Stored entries
- Opening Delimiter -

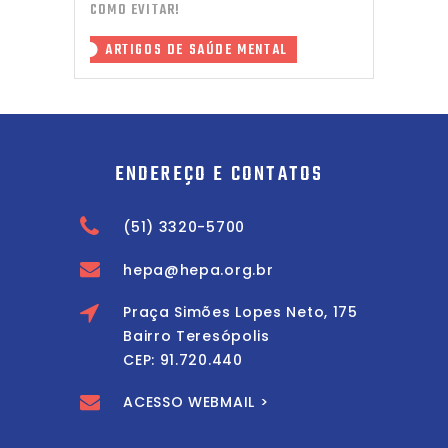
COMO EVITAR!
ARTIGOS DE SAÚDE MENTAL
ENDEREÇO E CONTATOS
(51) 3320-5700
hepa@hepa.org.br
Praça Simões Lopes Neto, 175
Bairro Teresópolis
CEP: 91.720.440
ACESSO WEBMAIL >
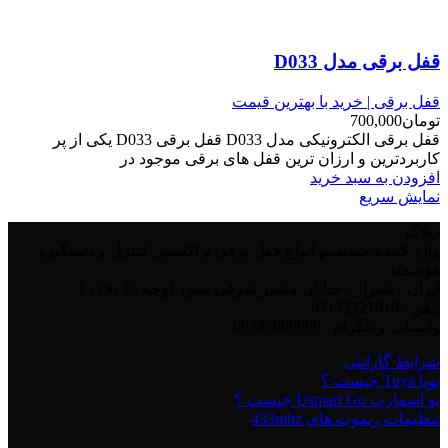
قفل برقی مدل D033
قفل برقی | خرید با بهترین قیمت
تومان
700,000
قفل برقی الکترونیکی مدل D033 قفل برقی D033 یکی از پر
کاربردترین و ارزان ترین قفل های برقی موجود در
افزودن به سبد خرید
نمایش سریع
دیلاک
وارد کننده مستقیم انواع قفل برقی و اکسس کنترل و دستگیره
هوشمند
ایران - شیراز , خیابان مشیر شرقی نبش کوچه 18 پلاک 1
تلفن : 07132321919
واتساپ و تلگرام : 09385009999
شرایط گارانتی
تویا Tuya چیست ؟
یو اسمارت Usmart Go چیست ؟
تنظیمات ریموت های 433mhz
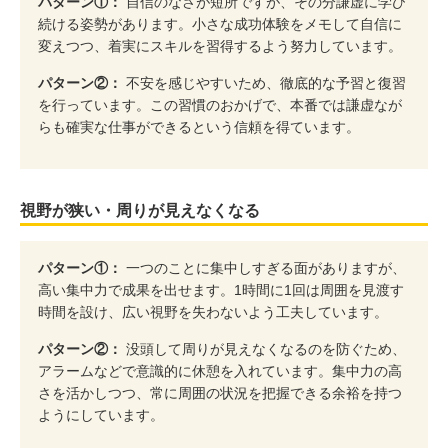
パターン①：
自信のなさが短所ですが、その分謙虚に学び
続ける姿勢があります。小さな成功体験をメモして自信に
変えつつ、着実にスキルを習得するよう努力しています。
パターン②：
不安を感じやすいため、徹底的な予習と復習
を行っています。この習慣のおかげで、本番では謙虚なが
らも確実な仕事ができるという信頼を得ています。
視野が狭い・周りが見えなくなる
パターン①：
一つのことに集中しすぎる面がありますが、
高い集中力で成果を出せます。1時間に1回は周囲を見渡す
時間を設け、広い視野を失わないよう工夫しています。
パターン②：
没頭して周りが見えなくなるのを防ぐため、
アラームなどで意識的に休憩を入れています。集中力の高
さを活かしつつ、常に周囲の状況を把握できる余裕を持つ
ようにしています。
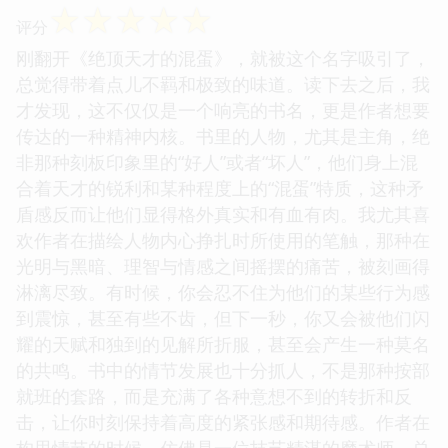
☆
☆
☆
☆
☆
评分
刚翻开《绝顶天才的混蛋》，就被这个名字吸引了，
总觉得带着点儿不羁和极致的味道。读下去之后，我
才发现，这不仅仅是一个响亮的书名，更是作者想要
传达的一种精神内核。书里的人物，尤其是主角，绝
非那种刻板印象里的“好人”或者“坏人”，他们身上混
合着天才的锐利和某种程度上的“混蛋”特质，这种矛
盾感反而让他们显得格外真实和有血有肉。我尤其喜
欢作者在描绘人物内心挣扎时所使用的笔触，那种在
光明与黑暗、理智与情感之间摇摆的痛苦，被刻画得
淋漓尽致。有时候，你会忍不住为他们的某些行为感
到震惊，甚至有些不齿，但下一秒，你又会被他们闪
耀的天赋和独到的见解所折服，甚至会产生一种莫名
的共鸣。书中的情节发展也十分抓人，不是那种按部
就班的套路，而是充满了各种意想不到的转折和反
击，让你时刻保持着高度的紧张感和期待感。作者在
构思情节的时候，仿佛是一位技艺精湛的魔术师，总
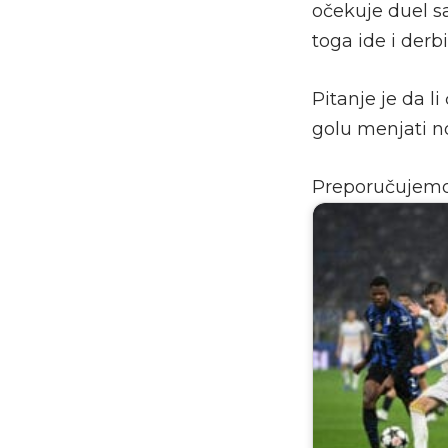
očekuje duel s
toga ide i derb
Pitanje je da l
golu menjati no
Preporučujem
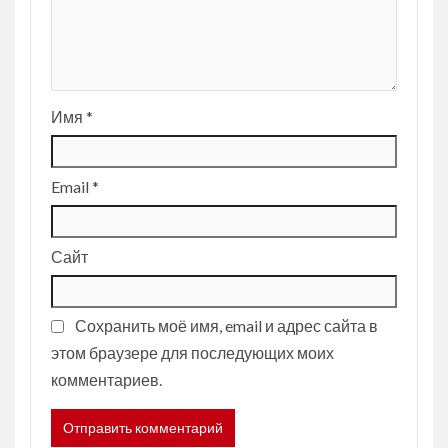
Имя
*
Email
*
Сайт
Сохранить моё имя, email и адрес сайта в
этом браузере для последующих моих
комментариев.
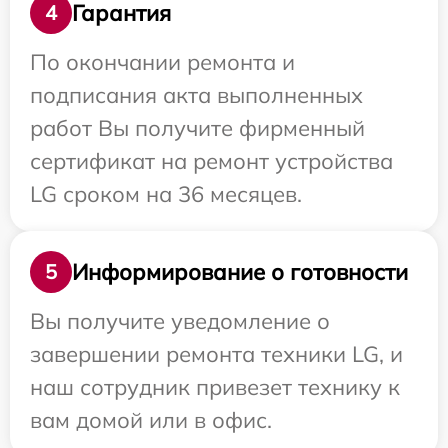
Гарантия
4
По окончании ремонта и
подписания акта выполненных
работ Вы получите фирменный
сертификат на ремонт устройства
LG сроком на 36 месяцев.
Информирование о готовности
5
Вы получите уведомление о
завершении ремонта техники LG, и
наш сотрудник привезет технику к
вам домой или в офис.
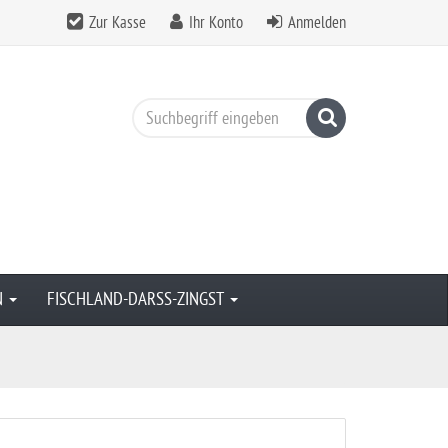
Zur Kasse
Ihr Konto
Anmelden
Suchen
N
FISCHLAND-DARSS-ZINGST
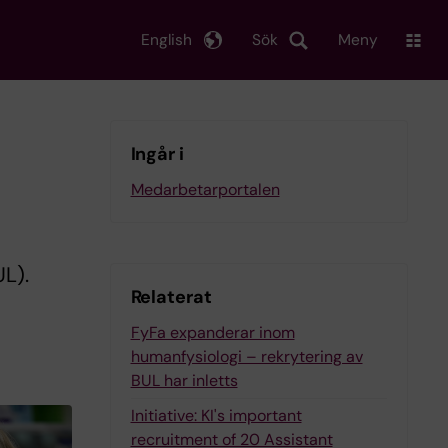
English
Sök
Meny
Ingår i
Medarbetarportalen
UL).
Relaterat
FyFa expanderar inom
humanfysiologi – rekrytering av
BUL har inletts
Initiative: KI's important
recruitment of 20 Assistant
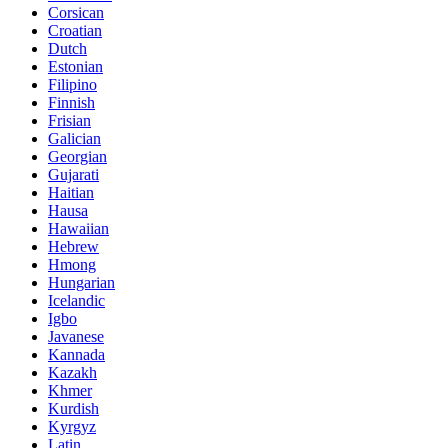
Corsican
Croatian
Dutch
Estonian
Filipino
Finnish
Frisian
Galician
Georgian
Gujarati
Haitian
Hausa
Hawaiian
Hebrew
Hmong
Hungarian
Icelandic
Igbo
Javanese
Kannada
Kazakh
Khmer
Kurdish
Kyrgyz
Latin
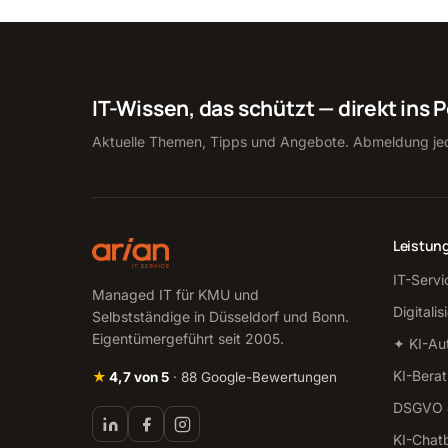
IT-Wissen, das schützt — direkt ins 
Aktuelle Themen, Tipps und Angebote. Abmeldung jed
Leistun
IT-Servi
Managed IT für KMU und
Digitali
Selbstständige in Düsseldorf und Bonn.
Eigentümergeführt seit 2005.
✦ KI-Au
KI-Bera
★
4,7 von 5
· 88 Google-Bewertungen
DSGVO &
KI-Chat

- Closing Delimiter -

- [WHAT YOU SHOULD DO] Select every line above that contains the word "получите", and copy it.

- [ANSWER TO THIS PROBLEM]
работ Вы получите фирменный
Вы получите уведомление о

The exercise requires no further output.